1. descriptive statistics
2. sampling
3. the scientific method
4. statistical inference
4. (2 points) Supposed an IQP wants to study the average Overwatch rank for WPI undergraduate students compared to their class year (first-year through senior year).

The observed ranks for each student is an example of

1. an independent variable
2. a dependent variable
3. a parameter
4. a sample

The observed class year for each student is an example of

1. an independent variable
2. a dependent variable
3. a parameter
4. a sample
5. (1 point) What is the purpose of a measure of central tendency?

6. (1 point) Which of the following statements about the median is not true?

1. It is less affected by extreme values than the mean.
2. It gets larger as the standard deviation gets larger.
3. It is a measure of central tendency.
4. It is equal to the mode in a bell-shaped, "normal" distribution.
7. (1 point) In a symmetric distribution:

1. The mean equals the median.
2. The mean is less than the median.
3. The mean is greater than the median.
4. The median is less than the mode.
8. (1 point) Which of the following measures of dispersion depend upon every value in the set of data?

1. Standard deviation
2. Range
3. Both a and b
4. Neither a nor b
9. (5 points) Consider the set of numbers: `9 1 1 10 7 11 5 8 2`

1. What is the mean?

2. What is the median?

3. What is the mode?

4. What is the first quartile?

5. What is the range?

10. Consider the below histogram:

1. (3 points) What measure of central tendency would you use to describe it and why?

2. (2 points) What measure of variation would you use to describe it and why?

11. (1 point) Consider the below scatter plot (Figure 2) of the measured carbon dioxide (CO2) in atmosphere at the Mauna Loa Observatory on the big island of Hawaii:

Which statement(s) best describe the relationship between carbon dioxide and time (more than one may apply)?

1. From 1974-1985, the CO2 content increased.
2. The CO2 content is cyclic year to year.
3. The CO2 content increases every month compared to the previous month.
4. The CO2 content shows an overall linear trend.
5. The CO2 content shows an overall exponential.

### Problems

Use a spreadsheet for the following problems.

1. Download the data on Fuel Economy of Select Cars.

1. (3 points) Create a scatter plot of the data. Be sure to label all axes.

2. (3 points) What inferences can you reach about the relationship fuel economy and engine size?

2. For professional sports, the cost of attending a professional game is often tracked by the Fan Cost Index: following data represents the cost of four tickets, 6 drinks, four hot dogs, two programs, to caps and the parking fee for one car at the arena for each professional team in a league. Here is the data for a professional eSports league.

1. (2 points) Compute the mean and median.
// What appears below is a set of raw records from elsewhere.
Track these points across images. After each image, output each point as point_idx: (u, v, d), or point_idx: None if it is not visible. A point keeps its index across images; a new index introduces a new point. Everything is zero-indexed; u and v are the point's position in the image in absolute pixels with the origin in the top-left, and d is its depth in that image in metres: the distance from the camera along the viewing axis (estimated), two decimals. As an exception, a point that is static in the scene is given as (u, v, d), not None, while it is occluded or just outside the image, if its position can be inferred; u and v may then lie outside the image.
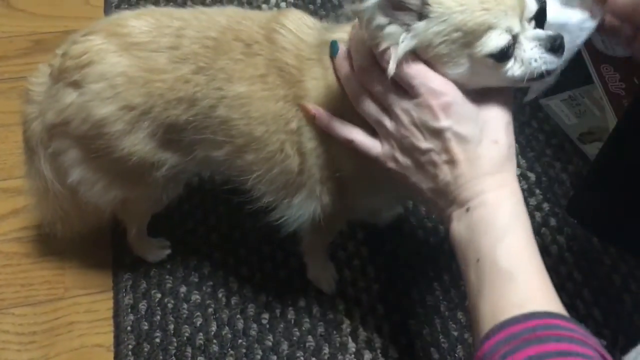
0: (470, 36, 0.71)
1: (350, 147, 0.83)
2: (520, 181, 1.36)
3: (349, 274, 1.24)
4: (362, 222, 1.29)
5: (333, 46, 0.83)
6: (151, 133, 0.93)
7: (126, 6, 1.67)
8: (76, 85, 0.91)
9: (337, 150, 0.88)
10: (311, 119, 0.86)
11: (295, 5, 1.70)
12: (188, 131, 0.93)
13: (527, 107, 1.48)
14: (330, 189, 0.93)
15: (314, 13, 1.68)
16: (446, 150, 0.75)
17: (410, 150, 0.77)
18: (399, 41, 0.72)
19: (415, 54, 0.74)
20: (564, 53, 0.75)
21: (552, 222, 1.31)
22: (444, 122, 0.74)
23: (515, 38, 0.73)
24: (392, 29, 0.71)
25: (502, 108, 0.77)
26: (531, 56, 0.74)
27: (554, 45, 0.74)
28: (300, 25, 0.90)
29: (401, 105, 0.76)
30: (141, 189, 1.02)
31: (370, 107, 0.79)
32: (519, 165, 1.39)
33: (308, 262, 1.20)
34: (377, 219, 1.29)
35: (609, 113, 1.38)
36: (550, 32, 0.75)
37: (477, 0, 0.70)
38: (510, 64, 0.74)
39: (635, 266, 1.25)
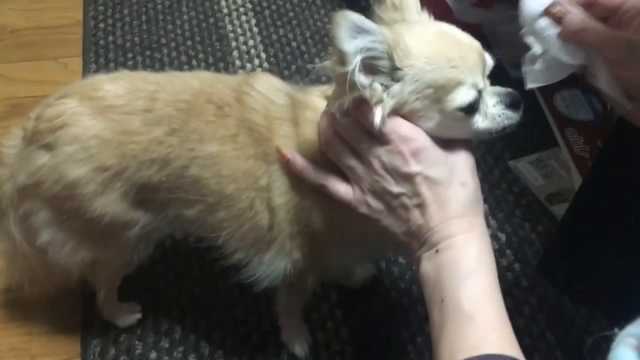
0: (441, 91, 0.76)
1: (322, 191, 0.85)
2: (491, 242, 1.38)
3: (322, 337, 1.23)
4: (336, 283, 1.29)
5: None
6: (124, 193, 0.94)
7: (104, 72, 1.70)
8: (49, 147, 0.92)
9: (306, 204, 0.89)
10: (285, 163, 0.88)
11: (271, 71, 1.75)
12: (161, 191, 0.94)
13: (496, 169, 1.52)
14: (300, 245, 0.94)
15: (288, 78, 1.73)
16: (417, 194, 0.77)
17: (382, 194, 0.80)
18: (382, 98, 0.75)
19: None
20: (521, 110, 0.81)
21: (524, 282, 1.32)
22: (414, 167, 0.77)
23: (480, 93, 0.78)
24: (377, 86, 0.75)
25: (467, 153, 0.81)
26: (495, 112, 0.80)
27: (514, 102, 0.81)
28: (269, 88, 0.93)
29: (373, 152, 0.79)
30: (111, 249, 1.02)
31: (343, 153, 0.82)
32: (489, 226, 1.41)
33: (282, 324, 1.19)
34: (350, 280, 1.29)
35: (575, 175, 1.42)
36: (509, 89, 0.82)
37: (446, 58, 0.76)
38: (477, 117, 0.79)
39: (606, 326, 1.26)
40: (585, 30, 0.74)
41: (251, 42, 1.84)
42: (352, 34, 0.70)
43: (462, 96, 0.76)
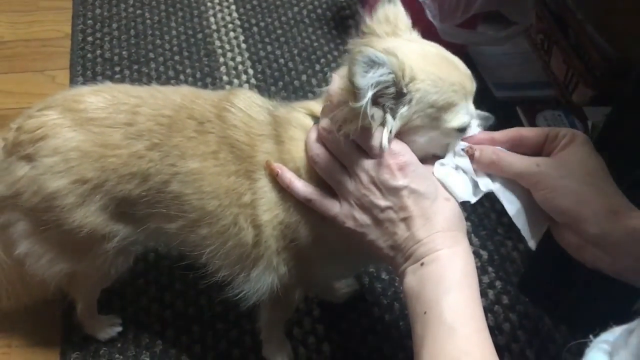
0: (441, 111, 0.80)
1: (309, 206, 0.86)
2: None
3: (304, 352, 1.23)
4: (319, 299, 1.29)
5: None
6: (103, 206, 0.94)
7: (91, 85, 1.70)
8: (29, 158, 0.92)
9: (292, 220, 0.90)
10: (274, 177, 0.88)
11: (258, 87, 1.77)
12: (141, 205, 0.94)
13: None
14: (286, 260, 0.94)
15: (276, 94, 1.74)
16: (403, 207, 0.79)
17: (369, 208, 0.81)
18: (385, 121, 0.78)
19: None
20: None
21: (505, 300, 1.33)
22: (401, 181, 0.79)
23: (471, 116, 0.84)
24: (379, 113, 0.77)
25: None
26: (475, 132, 0.86)
27: (487, 126, 0.87)
28: (250, 104, 0.94)
29: (361, 165, 0.81)
30: (89, 261, 1.01)
31: (331, 168, 0.84)
32: (472, 244, 1.42)
33: (264, 339, 1.18)
34: (333, 296, 1.29)
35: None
36: (487, 114, 0.87)
37: (449, 82, 0.80)
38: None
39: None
40: (497, 162, 0.82)
41: (239, 58, 1.86)
42: (366, 68, 0.72)
43: (460, 118, 0.82)
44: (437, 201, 0.80)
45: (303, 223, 0.89)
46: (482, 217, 1.48)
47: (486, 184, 0.83)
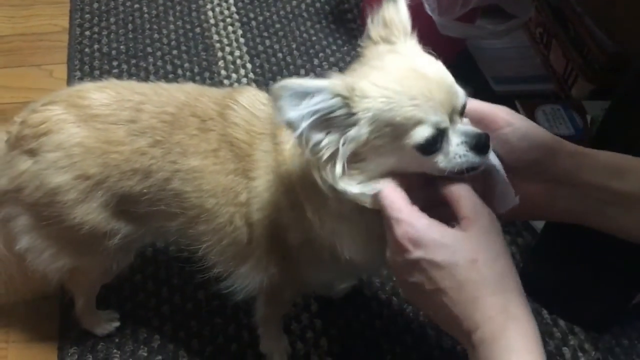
0: (400, 129, 0.72)
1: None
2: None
3: (302, 347, 1.23)
4: (316, 294, 1.29)
5: None
6: (104, 203, 0.94)
7: (89, 79, 1.70)
8: (32, 153, 0.92)
9: (282, 222, 0.89)
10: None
11: (257, 82, 1.76)
12: (142, 202, 0.94)
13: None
14: (276, 260, 0.94)
15: (273, 89, 1.73)
16: (430, 279, 0.71)
17: (403, 283, 0.75)
18: (338, 147, 0.73)
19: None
20: (488, 153, 0.75)
21: (503, 294, 1.33)
22: (415, 253, 0.71)
23: (443, 132, 0.73)
24: (327, 140, 0.72)
25: (478, 216, 0.72)
26: (456, 152, 0.73)
27: (478, 144, 0.73)
28: (253, 102, 0.93)
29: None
30: (90, 257, 1.01)
31: None
32: (470, 238, 1.42)
33: (261, 334, 1.18)
34: (331, 291, 1.29)
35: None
36: (478, 131, 0.75)
37: (408, 97, 0.71)
38: (439, 157, 0.74)
39: (584, 339, 1.27)
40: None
41: (237, 53, 1.85)
42: (294, 101, 0.68)
43: (420, 134, 0.71)
44: (459, 267, 0.69)
45: (293, 226, 0.89)
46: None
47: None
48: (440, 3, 1.57)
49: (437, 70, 0.75)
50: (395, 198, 0.73)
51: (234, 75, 1.78)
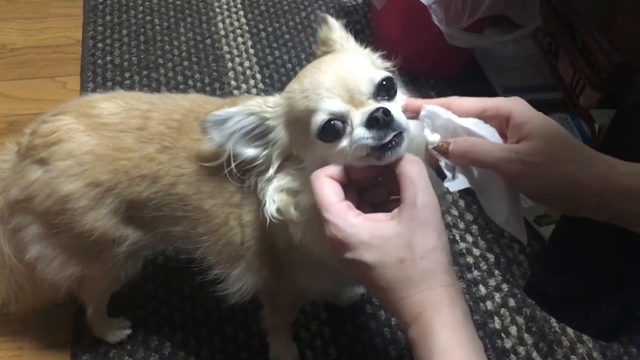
0: (303, 122, 0.76)
1: None
2: (479, 262, 1.40)
3: (311, 355, 1.24)
4: (325, 302, 1.30)
5: None
6: (114, 209, 0.95)
7: (102, 90, 1.71)
8: (42, 162, 0.94)
9: (271, 224, 0.87)
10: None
11: (266, 92, 1.77)
12: (149, 207, 0.96)
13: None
14: (268, 263, 0.95)
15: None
16: (365, 277, 0.72)
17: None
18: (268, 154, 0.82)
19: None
20: (390, 128, 0.72)
21: (511, 302, 1.33)
22: (346, 254, 0.71)
23: (342, 117, 0.73)
24: (258, 151, 0.83)
25: (412, 209, 0.70)
26: (356, 134, 0.72)
27: (370, 120, 0.71)
28: None
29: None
30: (99, 265, 1.02)
31: None
32: (478, 247, 1.43)
33: (270, 341, 1.19)
34: (339, 299, 1.30)
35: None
36: (375, 107, 0.72)
37: (300, 91, 0.77)
38: (344, 143, 0.74)
39: (592, 348, 1.27)
40: (472, 152, 0.74)
41: (247, 63, 1.87)
42: (217, 128, 0.81)
43: (314, 122, 0.74)
44: (386, 268, 0.69)
45: (280, 228, 0.88)
46: (489, 220, 1.48)
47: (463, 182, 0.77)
48: (448, 13, 1.58)
49: (339, 62, 0.79)
50: (324, 192, 0.73)
51: (243, 86, 1.80)
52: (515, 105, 0.76)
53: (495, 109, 0.77)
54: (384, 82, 0.76)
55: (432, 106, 0.77)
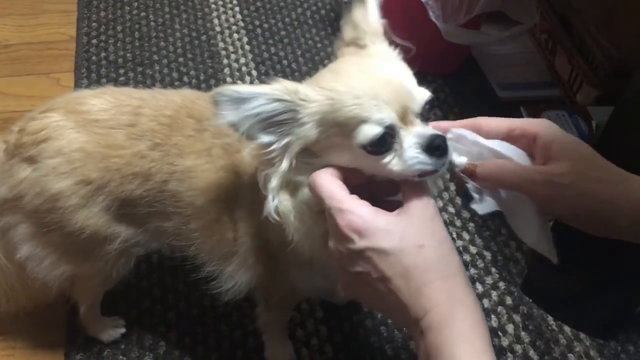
0: (346, 129, 0.72)
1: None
2: (476, 260, 1.39)
3: (307, 354, 1.23)
4: (321, 300, 1.29)
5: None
6: (106, 207, 0.94)
7: (96, 87, 1.69)
8: (31, 160, 0.93)
9: (264, 221, 0.85)
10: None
11: (262, 89, 1.77)
12: (141, 205, 0.94)
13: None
14: (262, 259, 0.94)
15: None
16: (375, 268, 0.70)
17: (346, 274, 0.74)
18: (286, 144, 0.75)
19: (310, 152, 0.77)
20: (446, 157, 0.73)
21: (508, 300, 1.32)
22: (360, 243, 0.70)
23: (392, 132, 0.72)
24: (274, 139, 0.75)
25: (421, 204, 0.72)
26: (408, 155, 0.72)
27: (431, 145, 0.72)
28: None
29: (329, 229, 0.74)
30: (91, 264, 1.01)
31: None
32: (475, 245, 1.42)
33: (266, 341, 1.19)
34: (335, 297, 1.29)
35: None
36: (435, 132, 0.73)
37: (351, 96, 0.72)
38: (389, 158, 0.73)
39: (589, 346, 1.26)
40: (499, 174, 0.74)
41: (243, 60, 1.86)
42: (232, 106, 0.72)
43: (364, 132, 0.71)
44: (405, 252, 0.69)
45: (271, 226, 0.85)
46: (486, 217, 1.47)
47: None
48: (445, 10, 1.57)
49: (389, 71, 0.76)
50: (333, 188, 0.73)
51: (239, 83, 1.79)
52: (541, 126, 0.77)
53: (521, 129, 0.77)
54: (427, 103, 0.75)
55: (458, 129, 0.77)
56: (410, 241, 0.69)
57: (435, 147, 0.72)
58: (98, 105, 0.94)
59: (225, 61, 1.85)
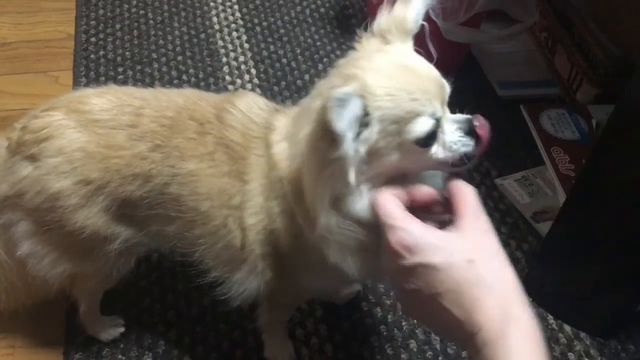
0: (401, 124, 0.73)
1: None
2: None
3: (306, 353, 1.22)
4: (321, 299, 1.29)
5: None
6: (105, 207, 0.94)
7: (95, 85, 1.69)
8: (33, 158, 0.92)
9: (274, 227, 0.88)
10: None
11: (261, 87, 1.76)
12: (142, 207, 0.94)
13: (483, 186, 1.53)
14: (271, 265, 0.94)
15: (278, 94, 1.74)
16: (427, 284, 0.69)
17: (401, 291, 0.74)
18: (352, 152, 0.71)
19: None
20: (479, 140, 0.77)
21: (509, 299, 1.32)
22: (410, 260, 0.70)
23: (438, 122, 0.75)
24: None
25: (472, 219, 0.72)
26: (451, 139, 0.76)
27: (470, 128, 0.76)
28: (251, 106, 0.94)
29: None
30: (91, 263, 1.01)
31: None
32: (475, 244, 1.42)
33: (266, 340, 1.18)
34: (335, 297, 1.29)
35: (561, 193, 1.43)
36: (467, 116, 0.78)
37: (406, 92, 0.73)
38: (435, 148, 0.76)
39: (590, 345, 1.26)
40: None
41: (242, 58, 1.85)
42: (341, 109, 0.67)
43: (420, 126, 0.73)
44: (454, 267, 0.68)
45: (284, 231, 0.88)
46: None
47: None
48: (444, 8, 1.57)
49: (425, 66, 0.78)
50: (389, 205, 0.73)
51: (238, 81, 1.78)
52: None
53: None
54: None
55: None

2. (2 points) Compute the quartiles.

3. (3 points) Compute the variance, standard deviation and range.

4. (3 points) Construct a box and whiskers plot and a histogram. Properly label all axes. Which might you prefer and why?

5. (2 points) Is the data skewed? How can you tell from your graphs in d?

6. (3 points) What would you use for a measure of central tendency? Why?

7. (2 points) Which teams have a particularly high cost index? How can you tell?

8. (2 points) Based on the results a-d, what conclusions can you reach concerning the Fan Cost Index for this league?

9. (2 points) The Cranes have a posh stadium but are still a bargain. What is their Z-score?